● Work request: Rewrite the entries below as a numbered list. Leave out the blank lines and the pictures.

============

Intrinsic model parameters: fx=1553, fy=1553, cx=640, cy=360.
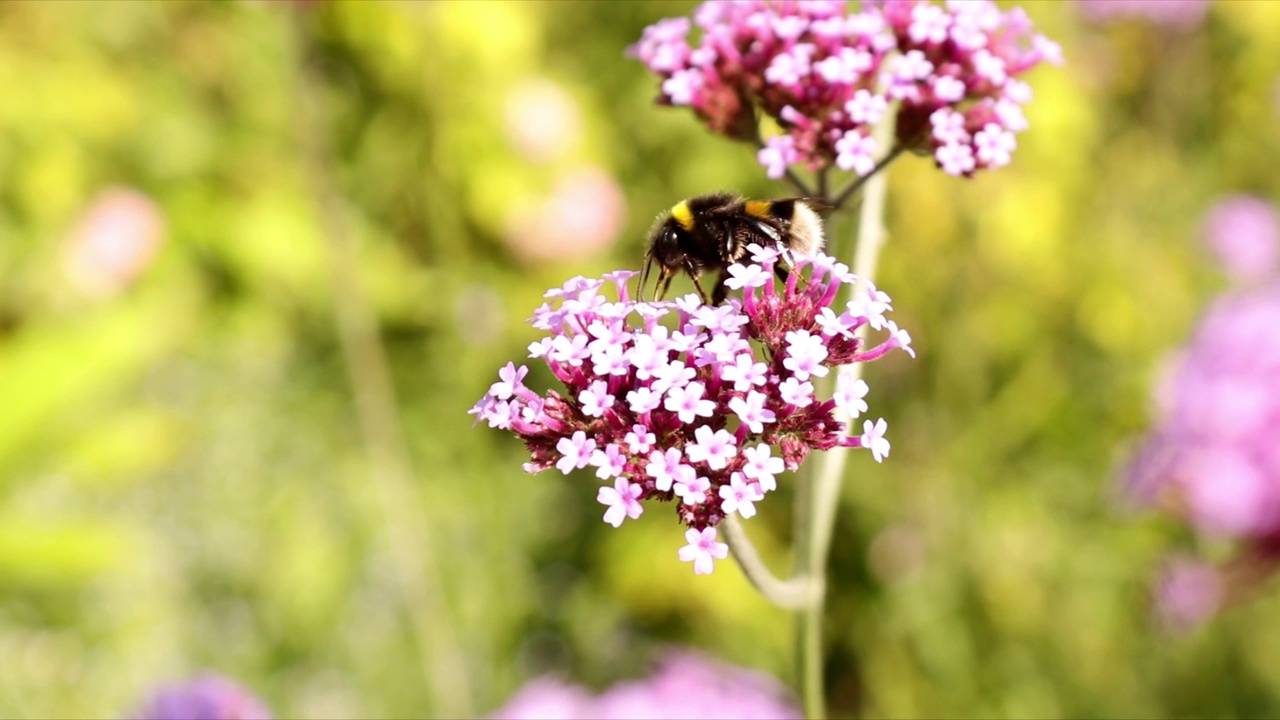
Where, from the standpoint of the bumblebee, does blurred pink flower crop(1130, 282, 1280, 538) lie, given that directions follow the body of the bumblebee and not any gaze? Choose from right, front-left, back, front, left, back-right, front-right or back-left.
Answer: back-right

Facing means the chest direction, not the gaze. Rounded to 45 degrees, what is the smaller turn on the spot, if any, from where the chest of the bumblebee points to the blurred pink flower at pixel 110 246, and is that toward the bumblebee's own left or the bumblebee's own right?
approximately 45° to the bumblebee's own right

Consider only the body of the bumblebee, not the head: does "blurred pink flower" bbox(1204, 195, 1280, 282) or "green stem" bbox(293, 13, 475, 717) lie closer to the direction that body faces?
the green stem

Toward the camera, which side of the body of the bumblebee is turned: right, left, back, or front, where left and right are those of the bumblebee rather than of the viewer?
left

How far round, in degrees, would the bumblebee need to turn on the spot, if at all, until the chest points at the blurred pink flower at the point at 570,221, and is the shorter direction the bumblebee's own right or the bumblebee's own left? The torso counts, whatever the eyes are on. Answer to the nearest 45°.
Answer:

============

● Response to this task:
1. Intrinsic model parameters: fx=1553, fy=1553, cx=640, cy=360.
2. Where, from the standpoint of the bumblebee, does blurred pink flower crop(1130, 282, 1280, 538) lie, given that directions follow the body of the bumblebee and not any gaze? Choose from right, front-left, back, front, left, back-right, front-right or back-left.
3. Answer: back-right
4. Facing means the chest direction, not the gaze. Rounded to 45 degrees, what is the smaller turn on the spot, if any, from where the chest of the bumblebee points to the blurred pink flower at pixel 110 246, and is that toward the bumblebee's own left or the bumblebee's own right?
5. approximately 45° to the bumblebee's own right
6. Consider only the body of the bumblebee, not the head: does "blurred pink flower" bbox(1204, 195, 1280, 282) or "green stem" bbox(293, 13, 475, 717) lie closer to the direction that body faces?
7. the green stem
8. Toward the camera, which side of the body of the bumblebee is turned: right, left, back, or front, where left and right are those of the bumblebee rather than of the viewer?
9. left
10. How far round, in degrees, would the bumblebee need to turn on the spot, if at all, until the chest points at the blurred pink flower at the point at 570,221, and is the shorter direction the bumblebee's own right or the bumblebee's own left? The torso counts, whatever the eyes are on. Answer to the nearest 45°.
11. Answer:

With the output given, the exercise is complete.